## [TRAVAIL À FAIRE]
1: Recopiez l’extrait sur les écrivains cubains entre « Depuis plus d’un » et « tant que tel. », inclus, en changeant « décisions politiques » en « choix politiques ».
2: Ces affirmations concordent-elles avec l’extrait sur les écrivains cubains ? Répondez par oui ou non, en citant les mots du texte qui le montrent.
(a) Pour un écrivain cubain, les responsabilités se limitent au travail de création littéraire.
(b) Dans le système décrit, toutes les actions impliquent des décisions politiques.
(c) L’écrivain est considéré comme un facteur social.

## [TEXTE SOURCE]
::::

PADURA : Cuba est à la mode !
Depuis plus d’un demi-siècle, être un écrivain cubain sous-entend une complexe implication : c’est devoir assumer des responsabilités qui dépassent ou font déborder le travail de création littéraire.
Il y a d’abord le fait que l’île ait été, au cours des précédentes décennies, un pays au développement économique, social et culturel très particulier. Il s’agit d’un système où toutes les actions impliquent des décisions politiques. Cela engendre alors une valeur ajoutée non seulement à l’œuvre mais aussi à la projection sociale de l’artiste.
L’écrivain est de toute façon considéré comme un facteur social devant se projeter en tant que tel.

::::

## [DONNÉES]
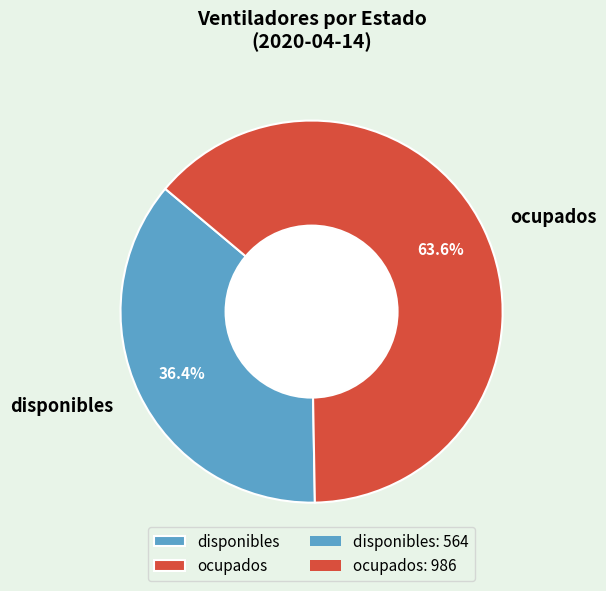

What is the largest slice in the pie chart?

ocupados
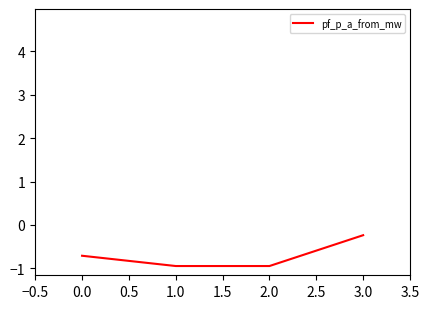

At which label is the value closest to 0?

3.0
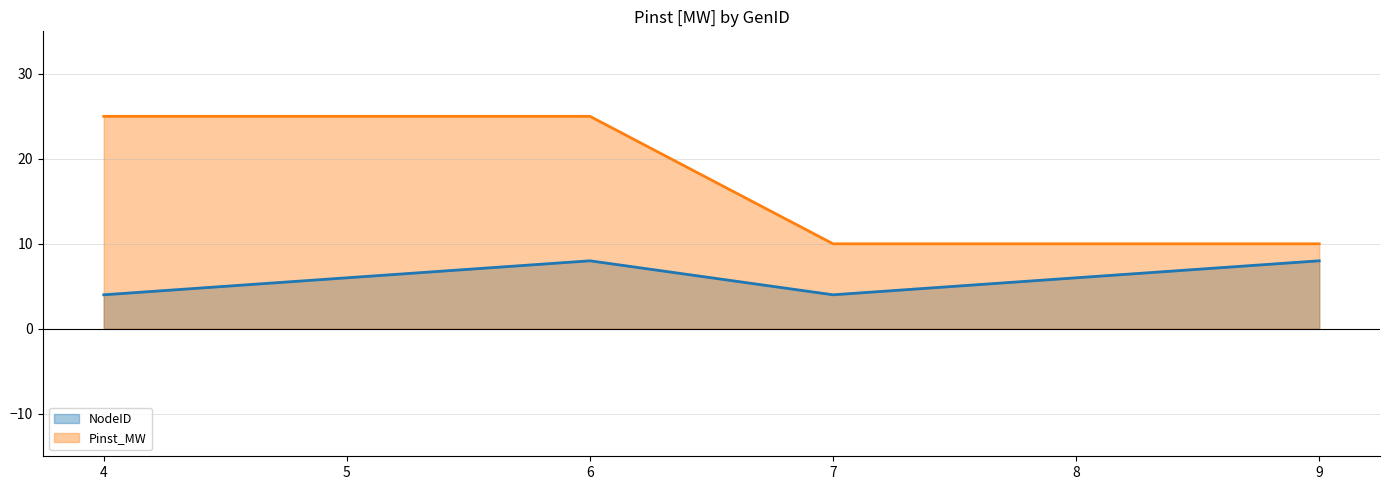

How many values in the Pinst_MW series are below 25?

3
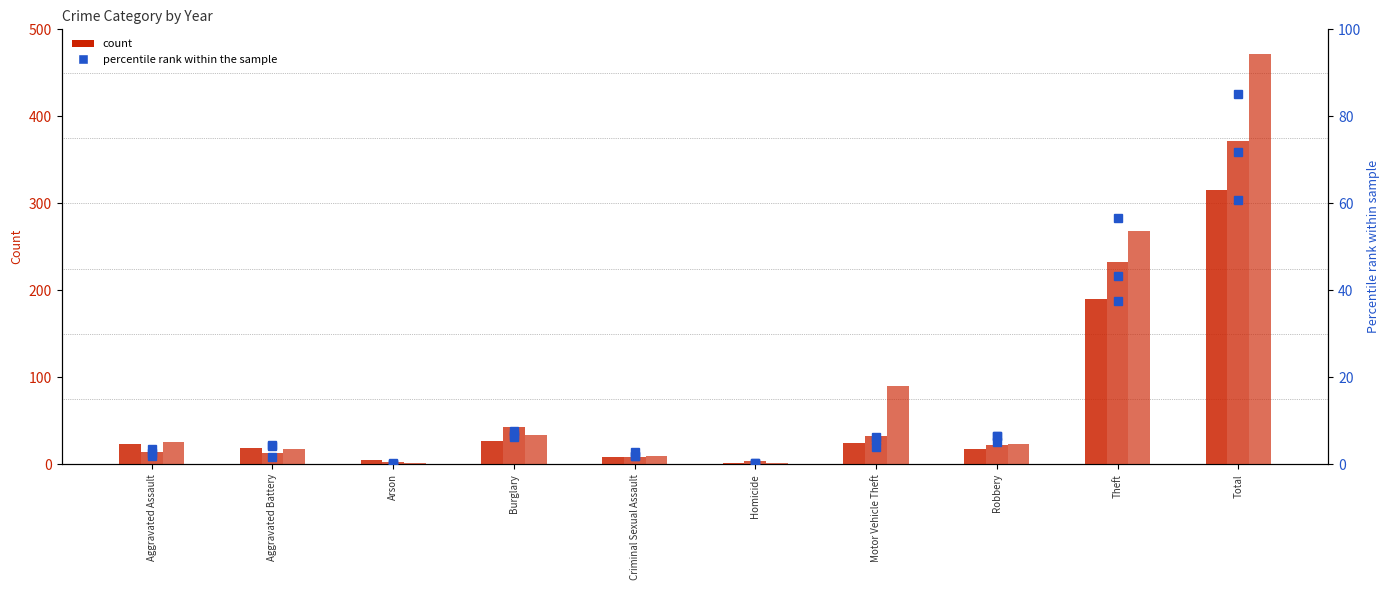

What position from the right is Aggravated Battery?

9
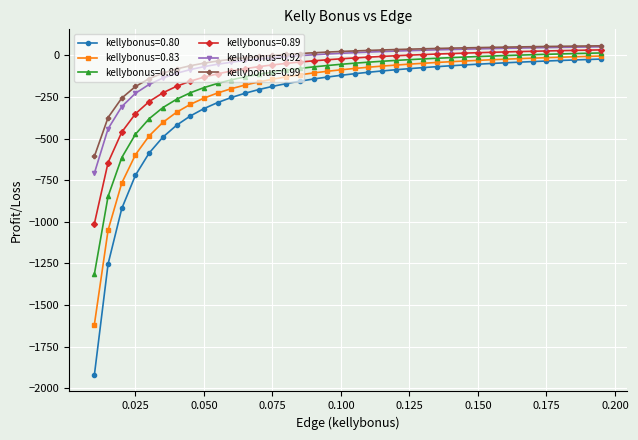

True or false: kellybonus=0.99 and kellybonus=0.80 intersect in this chart.

False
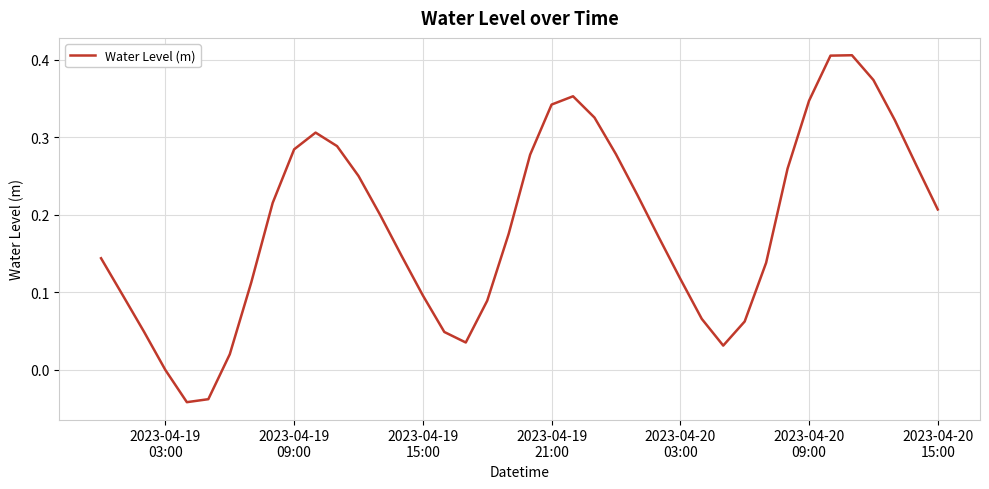

How many interior local valleys (lower than both neighbors) does the data have?

3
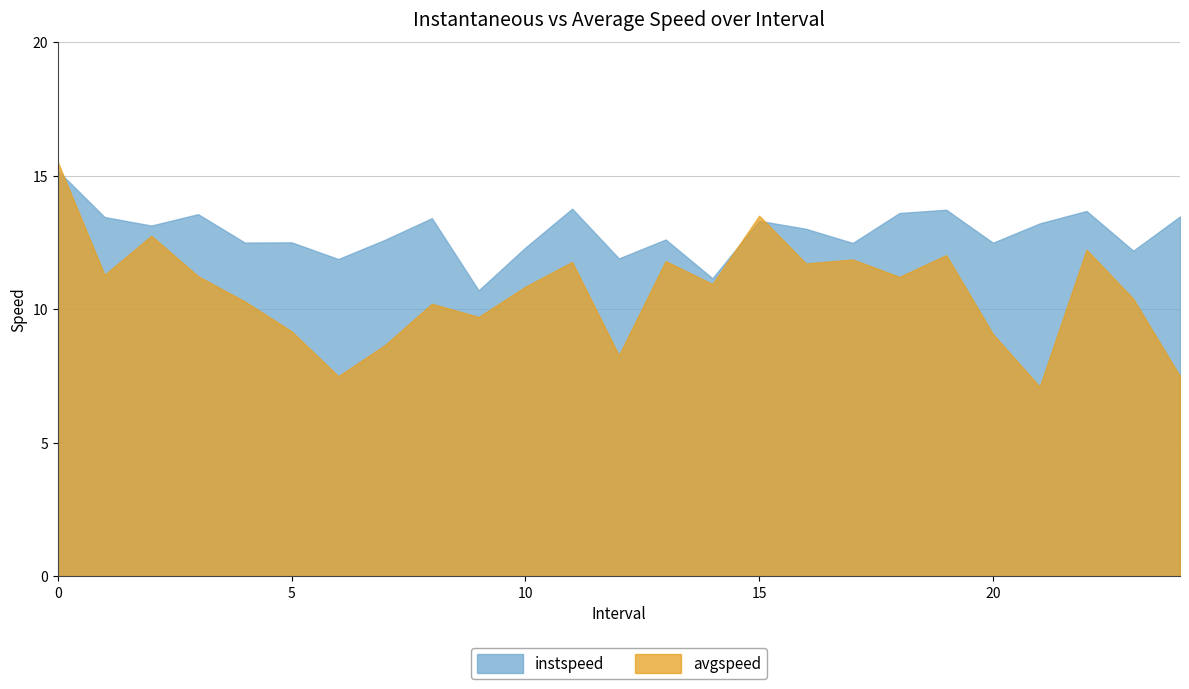

Reading right to left, transcribe all the data shown in this chart.

instspeed: 13.5	12.2	13.7	13.2	12.5	13.7	13.6	12.5	13.0	13.3	11.2	12.6	11.9	13.8	12.3	10.7	13.4	12.6	11.9	12.5	12.5	13.6	13.1	13.5	15.2
avgspeed: 7.5	10.4	12.2	7.1	9.1	12.0	11.2	11.9	11.7	13.5	10.9	11.8	8.3	11.8	10.8	9.7	10.2	8.7	7.5	9.2	10.3	11.2	12.8	11.3	15.5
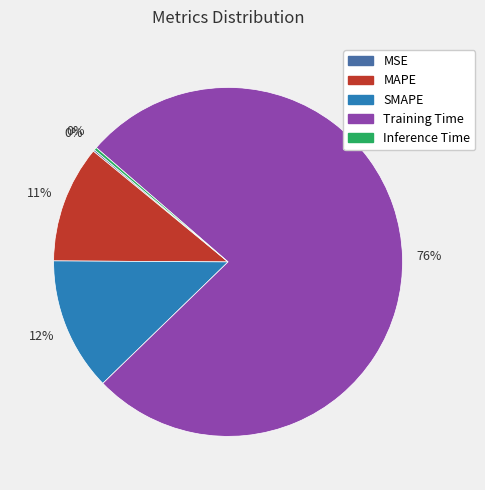

Is there any slice that represents more than half of the pie?

Yes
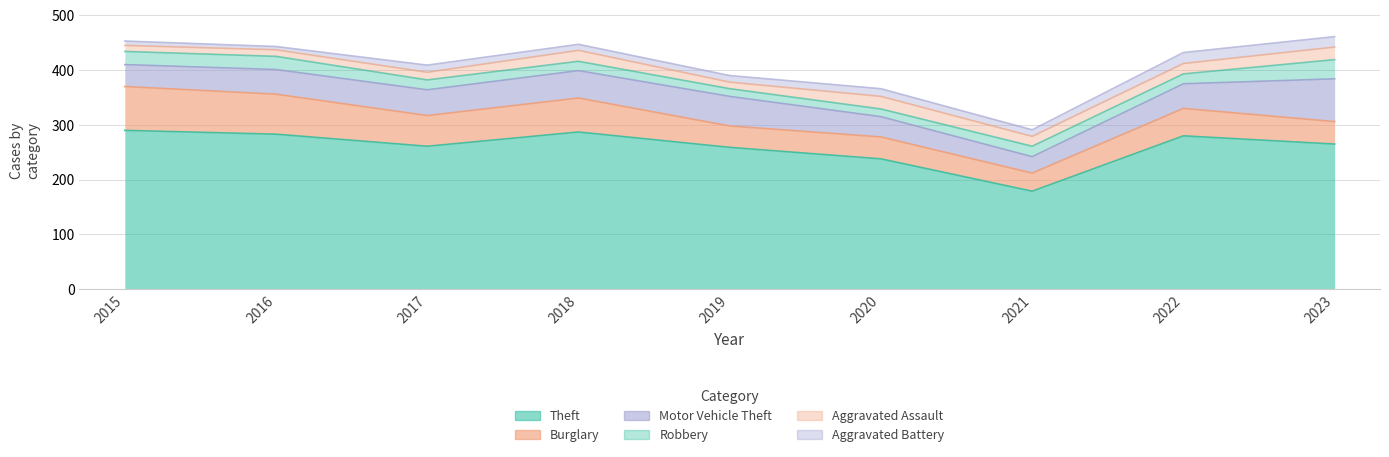

What is the highest value of the Aggravated Assault series?

23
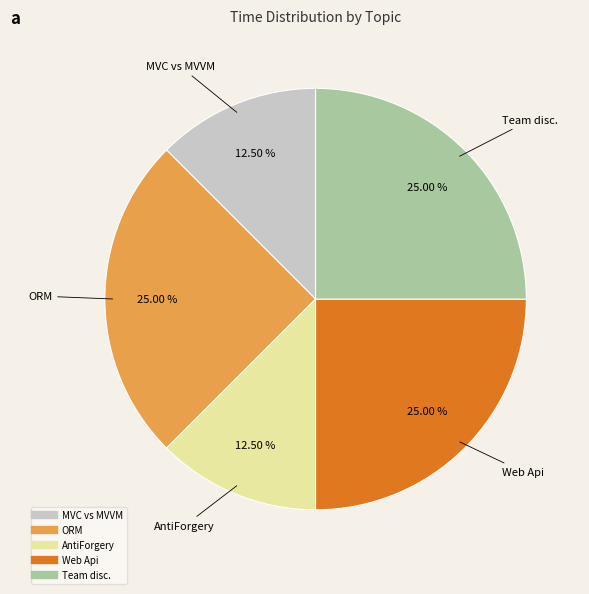

Is there any slice that represents more than half of the pie?

No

::::

## [CORRIGÉS]
1:
Depuis plus d’un demi-siècle, être un écrivain cubain sous-entend une complexe implication : c’est devoir assumer des responsabilités qui dépassent ou font déborder le travail de création littéraire.
Il y a d’abord le fait que l’île ait été, au cours des précédentes décennies, un pays au développement économique, social et culturel très particulier. Il s’agit d’un système où toutes les actions impliquent des choix politiques. Cela engendre alors une valeur ajoutée non seulement à l’œuvre mais aussi à la projection sociale de l’artiste.
L’écrivain est de toute façon considéré comme un facteur social devant se projeter en tant que tel.

2:
(a) Non : « des responsabilités qui dépassent ou font déborder le travail de création littéraire ».
(b) Oui : « un système où toutes les actions impliquent des décisions politiques ».
(c) Oui : « L’écrivain est de toute façon considéré comme un facteur social ».